I’ve worked with, written about, and been a fan of the work of Susan Mogul for quite awhile. A early practitioner of feminist video via her radical education at the LA Woman’s Building’s Feminist Art Program in the 1970s, Susan emailed me recently about the censorship (and related and ultimately successful on-line protest) of her seminal 1973 video, “Dressing Up,” by YouTube, but I can’t say I’m surprised.

And this is why YouTube bores me, even as I’m about (cross your fingers) to finally publish my YouTube book. YouTube hasn’t changed much in the three years I’ve been studying it seriously, other than getting larger in users, lengthier in videos, and more packed with corporate content. Don’t get me wrong: NicheTube rules, and there’s plenty to see if you ramble long and hard enough (garnering the site ad-revenue with every look), that is if the radical stuff you might like can last. For YouTube censors non-hegemonic (i.e. feminist) practices on the sheer philistinism of its beloved user/cops.

Please go to “Flow’s” Special Issue on The Archive to see a slightly modified selection (“The Views of the Feminist Archive”) from my longer essay “A Process Archive: The Grand Circularity of Woman’s Building Video,” which will be published in 2011 in the catalog for Doin’ it in Public: Feminism and Art at the Woman’s Building, one of 15 Getty sponsored art shows, “Pacific Standard Time: Art in LA, 1945-80.”

By way of John Grierson  and Tom Gunning, I come to the conclusion:

“Their process led to no product (other than its video documentation), but rather to affection, collectivity, and self-expression. But, I’m starting to bore myself. That’s their theory, and it is represented in everything they made. Where patriarchy, and its documentary see linear, singular, goal oriented processes resulting in commodifiable products and places, Woman’s Building video produced and preserved a multiple, messy view of the development of collective experience, voice, and growth en route. In the 1970s, women at the Building augmented their feminist art making and education with video recordings (now archived) to allow for a permanent record of their developing theory of process: a multiple, collective point of view reverberating and transformative in and across people and places, the present as well as the future. At the Getty Research Institute today, watching their compelling if confusing and often outsized archive of process, I am wowed by the complexity and originality of their view.”

The archivist brings work to visibility by seeing it, knowing it in her way, and connecting it to other video and viewers that will frame and hold it: giving context, making friends, building arguments, forming associations. Unruly archives need curators. Their holdings nothing but inconsequential detritus until loved and re-purposed.

I have proposed a video archive love fest.

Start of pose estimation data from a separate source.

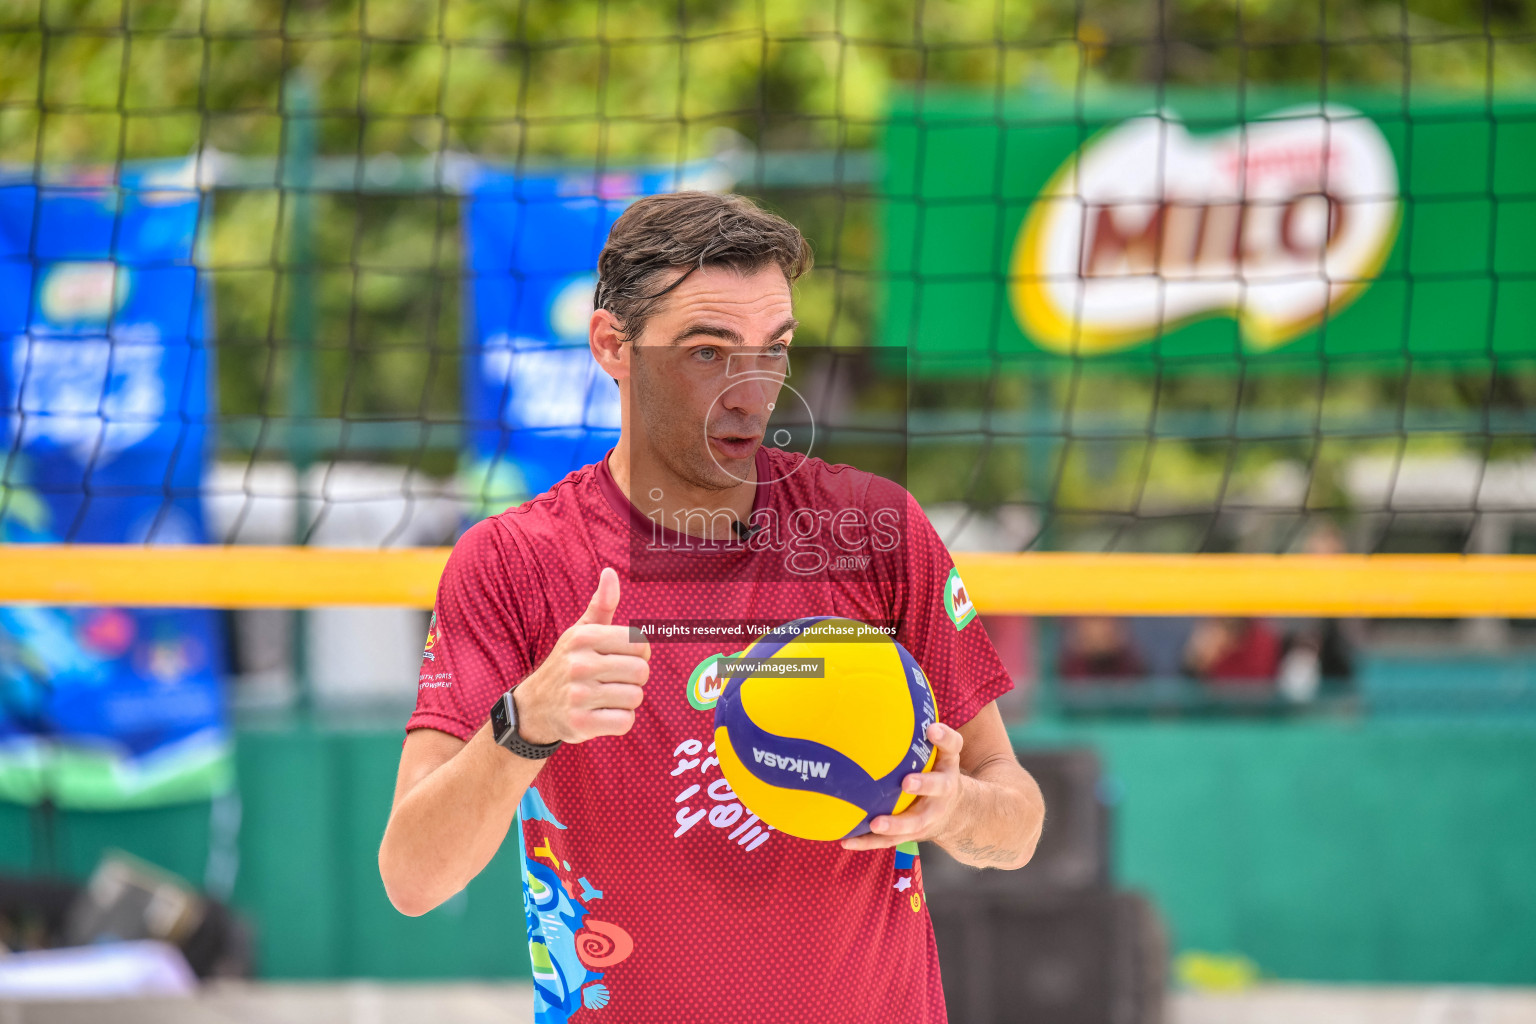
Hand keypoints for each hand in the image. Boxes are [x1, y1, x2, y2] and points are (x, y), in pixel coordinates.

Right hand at [512, 567, 650, 744]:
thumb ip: (601, 604)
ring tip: (605, 697)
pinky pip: (625, 722)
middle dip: (634, 678)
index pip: (640, 643)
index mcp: (583, 638)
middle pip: (641, 671)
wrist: (534, 708)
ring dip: (626, 700)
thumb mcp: (580, 632)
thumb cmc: (568, 664)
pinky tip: (602, 714)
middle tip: (613, 681)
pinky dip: (620, 721)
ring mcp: (578, 695)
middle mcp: (579, 664)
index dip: (638, 653)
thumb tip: (610, 572)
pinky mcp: (580, 723)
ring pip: (635, 697)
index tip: (620, 658)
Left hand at [839, 723, 963, 851]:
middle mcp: (940, 795)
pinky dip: (866, 841)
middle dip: (923, 786)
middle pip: (937, 789)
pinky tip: (844, 840)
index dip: (943, 739)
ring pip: (912, 825)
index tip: (931, 730)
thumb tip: (914, 712)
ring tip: (875, 823)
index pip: (952, 749)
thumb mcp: (943, 754)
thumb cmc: (938, 774)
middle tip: (907, 781)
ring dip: (894, 825)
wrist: (954, 814)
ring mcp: (926, 819)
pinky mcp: (910, 835)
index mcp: (947, 770)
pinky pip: (887, 841)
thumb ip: (932, 735)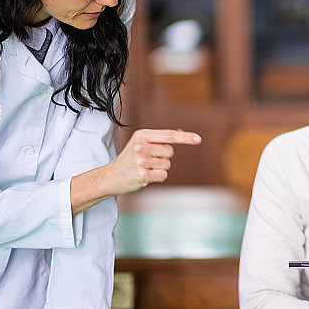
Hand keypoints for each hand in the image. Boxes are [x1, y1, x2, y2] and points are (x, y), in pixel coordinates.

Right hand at [71, 128, 201, 213]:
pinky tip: (145, 176)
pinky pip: (163, 175)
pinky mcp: (143, 174)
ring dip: (160, 168)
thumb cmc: (130, 159)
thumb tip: (181, 131)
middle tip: (148, 161)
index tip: (198, 139)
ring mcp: (141, 161)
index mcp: (142, 135)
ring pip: (167, 165)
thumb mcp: (142, 143)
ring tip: (145, 168)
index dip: (185, 137)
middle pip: (170, 152)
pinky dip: (157, 177)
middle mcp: (141, 146)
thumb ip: (160, 138)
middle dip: (163, 158)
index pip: (168, 135)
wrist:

I want to take the dead work of the L.A. Woman’s Building (recently archived at the Getty’s Research Institute) and re-purpose it on-line. Bring it back to life. Make it relevant. Make if visible and re-usable. Put it on YouTube.

A proposed (pending funding) continuation of my work with the Getty’s Pacific Standard Time Project, I hope to move old tapes on-line linking this inspiring (and too invisible) retro-video-vision to the hyper-mediated now. I am eager to re-purpose YouTube as a productive archive of video art that addresses some of the contradictions engendered by this unique process archive. Women’s Building video was made and saved by countless (often anonymous) women who were mutually developing and enjoying a uniquely feminist theory and practice of video fundamentally informed by a consciousness raising that was itself conversant with contemporary art and primarily engaged with video at its inception. Throughout feminist art education at the Building (video) process was valued, and itself documented as well as being document, and all of this was meant to be made public (often through video), and then saved for history (as video), even, counter-intuitively, as it was also, most critically, marking something entirely internal and ephemeral.

In videos from the Building, there is a consistent and self-aware project that evocatively links video across this archive to both feminist process and preservation. I would continue this past project, by selecting videos from the archive, with the artists’ permissions put them on-line, and produce prompts, frameworks, and tools for their contemporary use. In so doing, I would be attempting to making this archive newly usable for present-day digital (video) processes, thus unmooring it from its obscure, frozen, and misunderstood place as feminist history, and encouraging it to better engage with our feminist present (which was once its under-theorized future), in the meantime allowing past work to remain relevant, become active, and embark in dialogue with the present.

I will speak on this Saturday at the ASA Conference.